Текст упражнения.
За последние несколько недель я сложил кучу из обрезанных веток высотой около двух метров. Сегодня я положил сверху рождественский венок. В сумерках, около половины четвертого я поджег ветки. Пламя поднималось на несколько метров.
Ближе к вечеру Шираха перевели обратно в камеру.
— Снова дома! — с сарказмом заметил Ростлам.
1 января 1964 года. Сегодня — двадцать сантиметров хрустящего рассыпчатого снега, солнце, сухой воздух и присыпанные снегом деревья. На прошлой неделе несколько охранников взбунтовались, когда я захотел отработать в саду все положенное время — три с половиной часа. Разумеется, я понимаю, что охранники предпочитают сидеть в тепле и читать газеты. Но сегодня старшим охранником был Солин; без всякой жалости к своему дрожащему от холода коллеге Ростламу он позволил мне работать в саду при температуре −15 градусов.

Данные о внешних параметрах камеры

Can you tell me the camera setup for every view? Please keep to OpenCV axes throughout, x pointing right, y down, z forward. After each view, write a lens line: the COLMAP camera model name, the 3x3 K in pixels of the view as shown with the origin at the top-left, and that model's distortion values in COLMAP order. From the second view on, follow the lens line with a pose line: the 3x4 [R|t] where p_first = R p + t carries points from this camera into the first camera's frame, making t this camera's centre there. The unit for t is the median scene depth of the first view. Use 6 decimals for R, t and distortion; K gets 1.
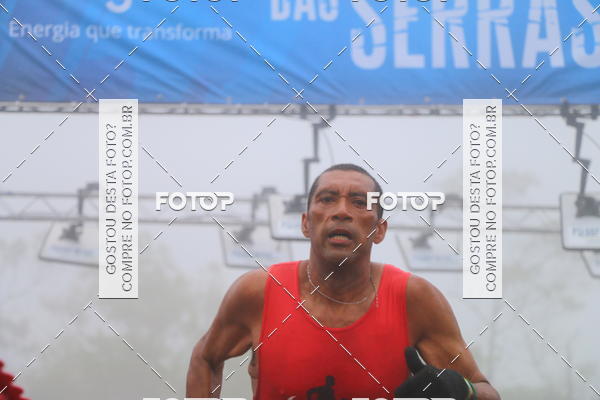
lens RADIAL K [[2736.3, 0, 300.0], [0, 2736.3, 200.0], [0, 0, 1]] dist [1.410814, 0.434091]
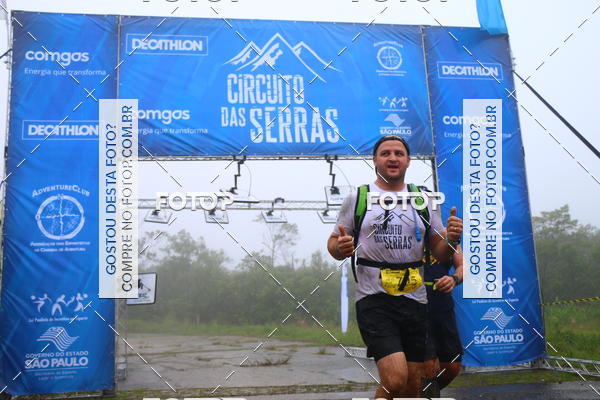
lens RADIAL K [[606.4, 0, 300.0], [0, 606.4, 200.0], [0, 0, 1]] dist [-0.110903, 0.219486]
pose [[0.991299, -0.020807, 0.129974, -0.012990], [0.026670, 0.998696, -0.043535, 0.038049], [-0.128898, 0.046622, 0.990561, 0.387114]]
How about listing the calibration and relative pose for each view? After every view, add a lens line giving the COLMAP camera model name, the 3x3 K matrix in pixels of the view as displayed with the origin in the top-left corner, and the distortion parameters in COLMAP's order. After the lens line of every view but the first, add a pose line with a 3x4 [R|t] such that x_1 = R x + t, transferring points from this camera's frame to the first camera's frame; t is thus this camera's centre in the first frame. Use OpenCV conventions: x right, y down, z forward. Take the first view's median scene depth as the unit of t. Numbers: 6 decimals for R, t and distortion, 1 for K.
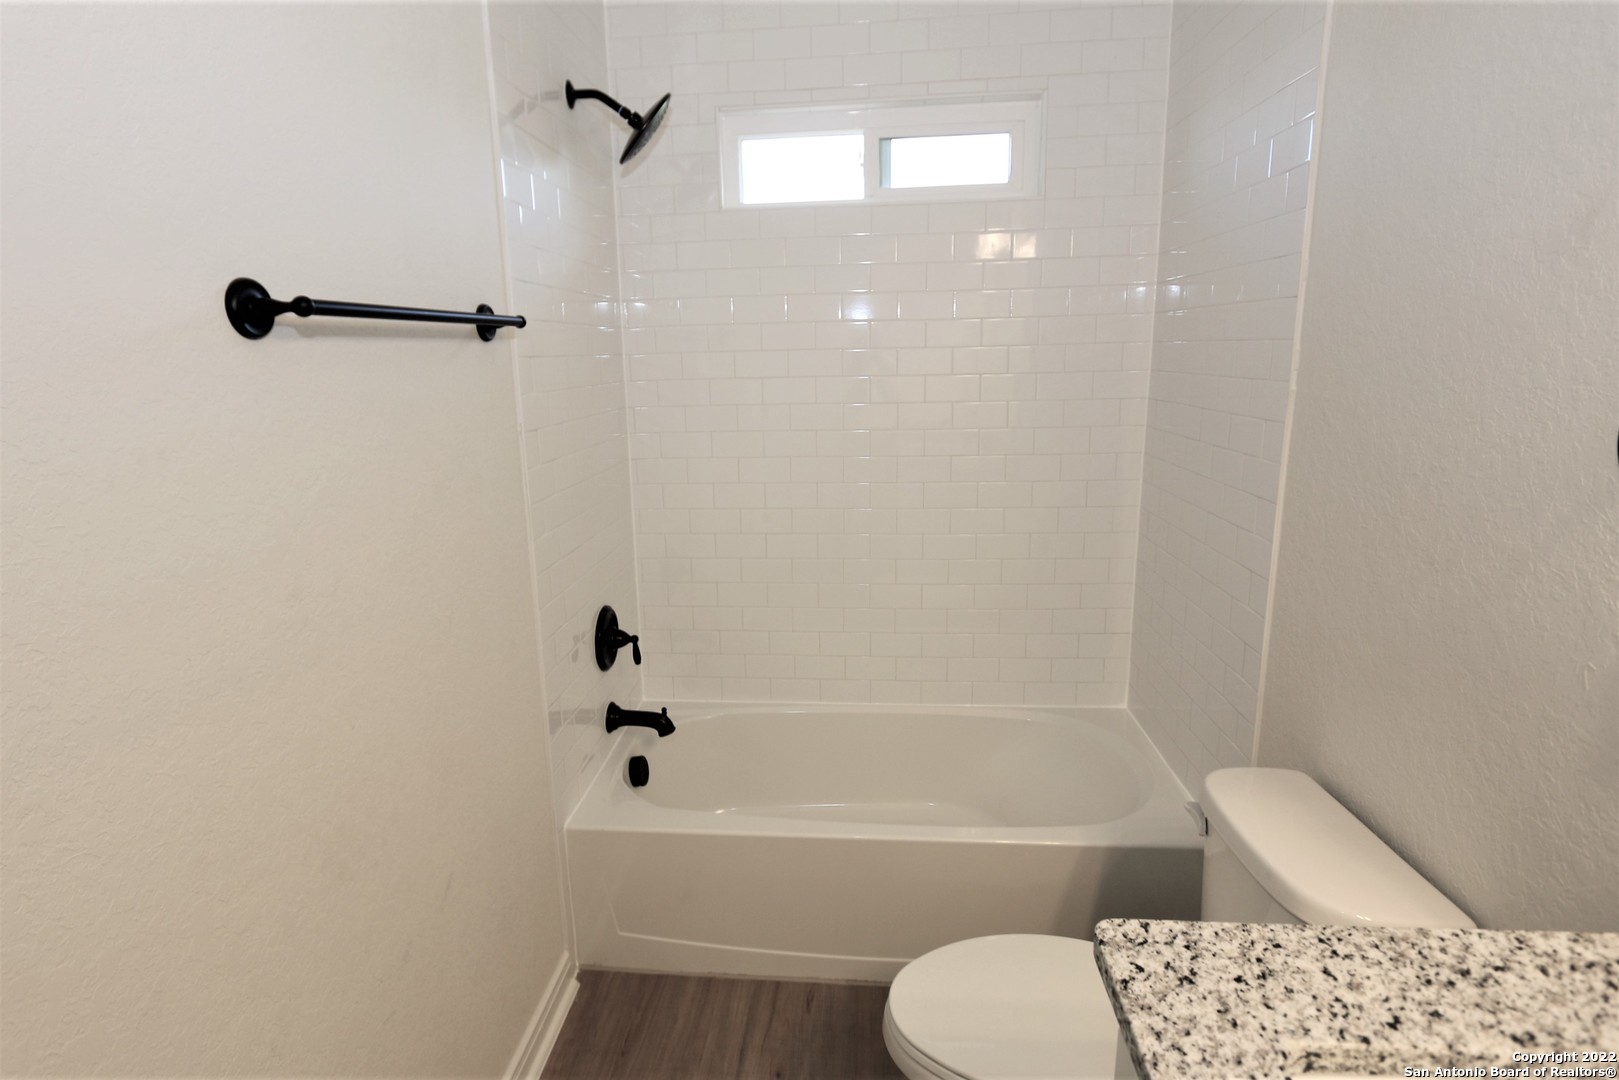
lens RADIAL K [[821.5, 0, 770.6], [0, 821.5, 522.5], [0, 0, 1]] dist [-0.017060, -0.000490]
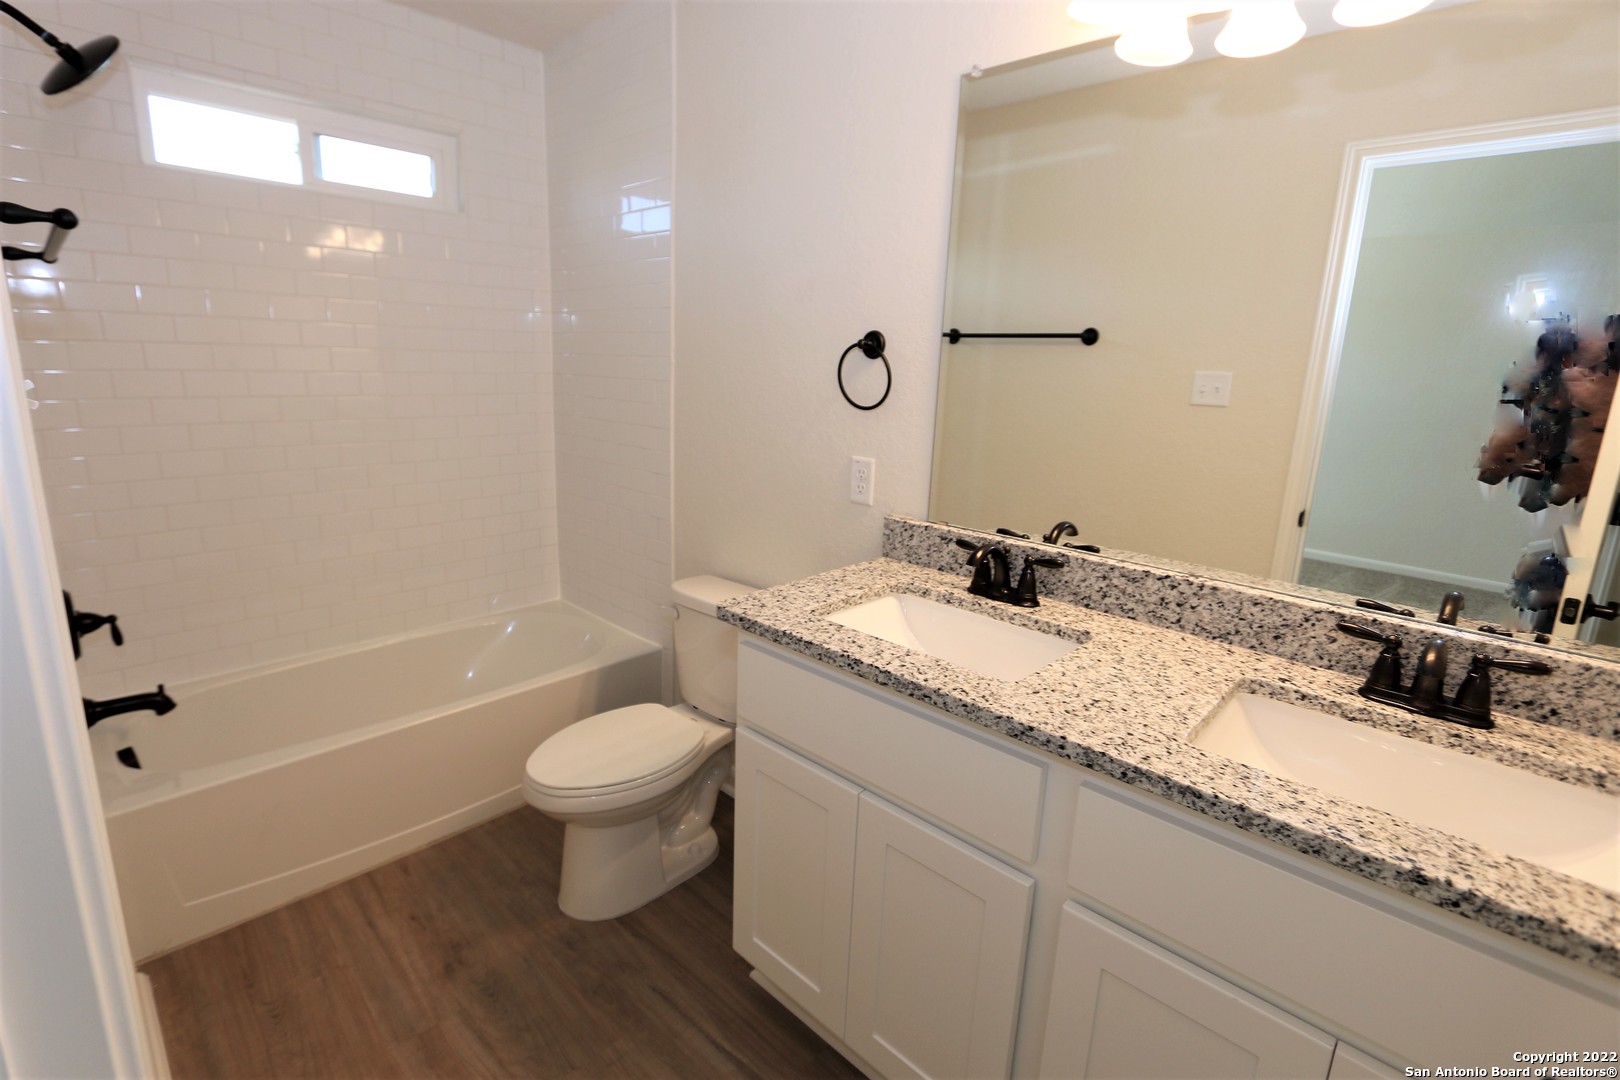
lens RADIAL K [[745.7, 0, 792.6], [0, 745.7, 519.8], [0, 0, 1]] dist [-0.017896, 0.000574]
pose [[0.617878, -0.121101, 0.776892, -0.323105], [0.113924, 0.991430, 0.063937, 0.066503], [-0.777977, 0.049001, 0.626379, -0.115539]]
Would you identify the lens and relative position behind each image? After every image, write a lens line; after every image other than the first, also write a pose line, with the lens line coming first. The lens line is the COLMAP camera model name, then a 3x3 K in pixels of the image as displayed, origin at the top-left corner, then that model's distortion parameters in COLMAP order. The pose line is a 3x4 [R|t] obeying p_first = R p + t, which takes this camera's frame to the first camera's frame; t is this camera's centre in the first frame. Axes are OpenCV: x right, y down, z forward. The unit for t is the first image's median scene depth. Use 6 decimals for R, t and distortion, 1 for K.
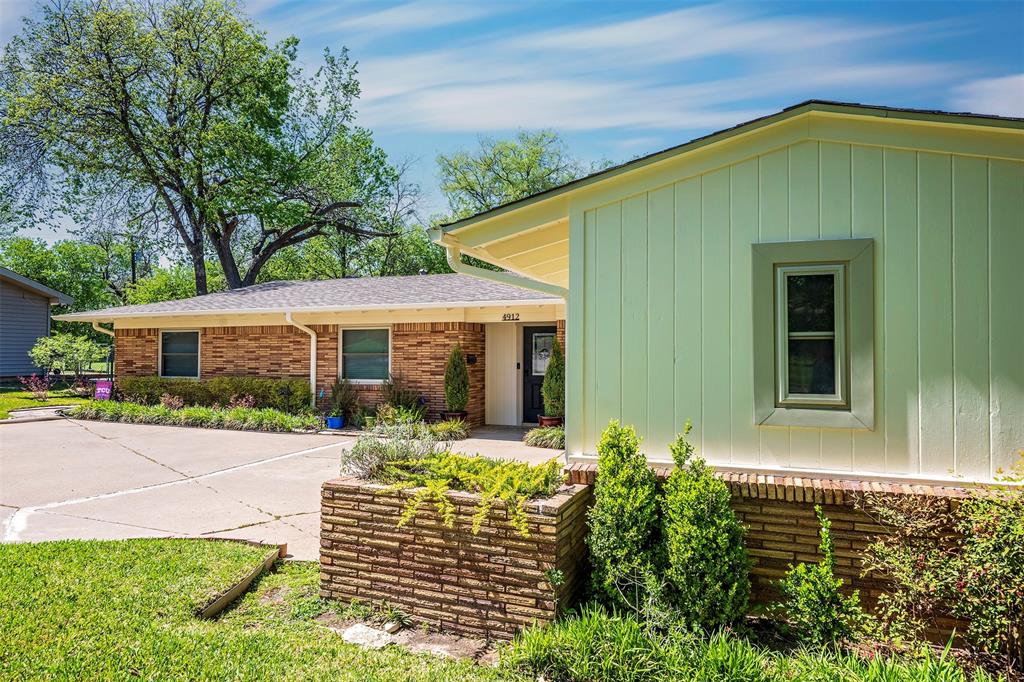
lens RADIAL K [[631.3, 0, 509.6], [0, 631.3, 343.4], [0, 0, 1]] dist [0.001398, 0.000106]
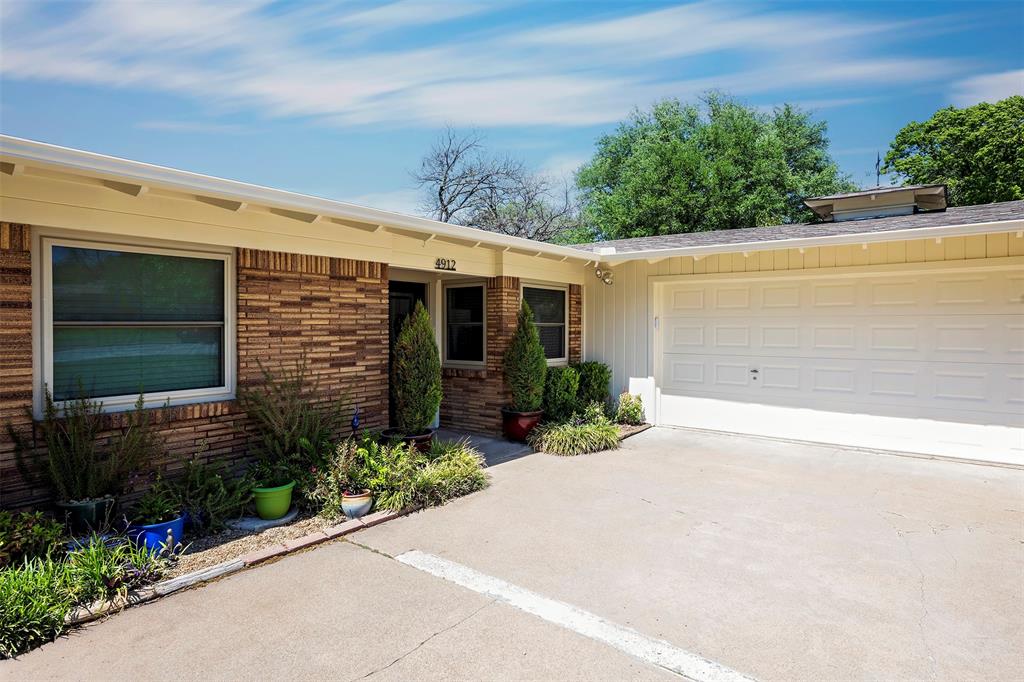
lens RADIAL K [[559.4, 0, 512.5], [0, 559.4, 333.4], [0, 0, 1]] dist [0.002952, 0.000141]
pose [[0.329498, -0.014162, 0.944050, -0.469646], [-0.015191, 0.999679, 0.020299, 0.013385], [-0.944034, -0.021030, 0.329177, 0.713624]]
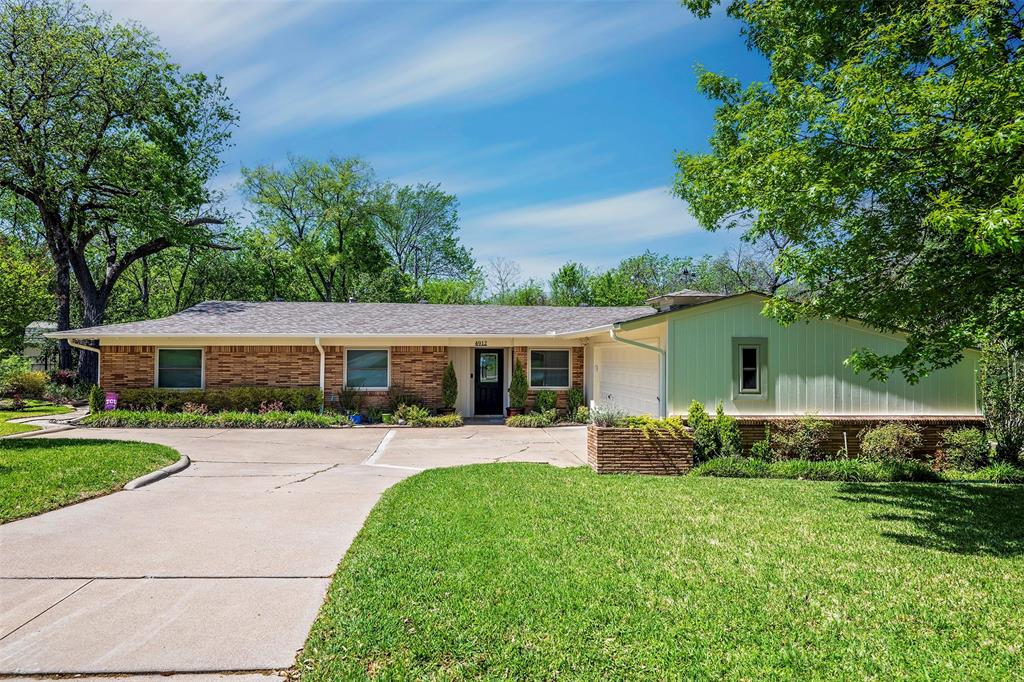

Задания к работе.
a. Перескажите текст упражнения в двух предложениях.
b. Перепишите фрагмент текста упражнения от слов «Ближе к вечеру» до слов «температуре −15 градусов.» включительно, поменяв «газеты» на «книги».

Ответы к заданиям.
a. Рассказчик поджег в сумерках высокую кучу обрезанных веток с рождественским венком наверху, а ближе к вечеру Шираха перевели обратно в камеру. 1 января 1964 года, в солнечный снежный день, старший охранник Солин позволил рассказчику работать в саду при температуре −15 градусов, хотя на прошлой неделе несколько охранников взбунтовались, когда тот захотел отработать в саду все положенное время.

b.
Ближе к вечеру Шираха перевели обратно в камеру.
— Снова дома! — с сарказмом заметил Ростлам.
1 января 1964 года. Сегодня — двадцать сантиметров хрустящего рассыпчатого снега, солнце, сухой воздух и присыпанные снегом деревья. На прошлой неделе несколько охранников взбунтовались, когда я захотел отработать в саду все положенное время — три с половиной часа. Разумеется, я понимаю, что охранники предпочитают сидеть в тепле и читать книги. Но сегодня старшим охранником был Солин; без всякой жалости к своему дрожащему от холода коллеге Ростламу он позволил мне работать в саду при температуре −15 градусов.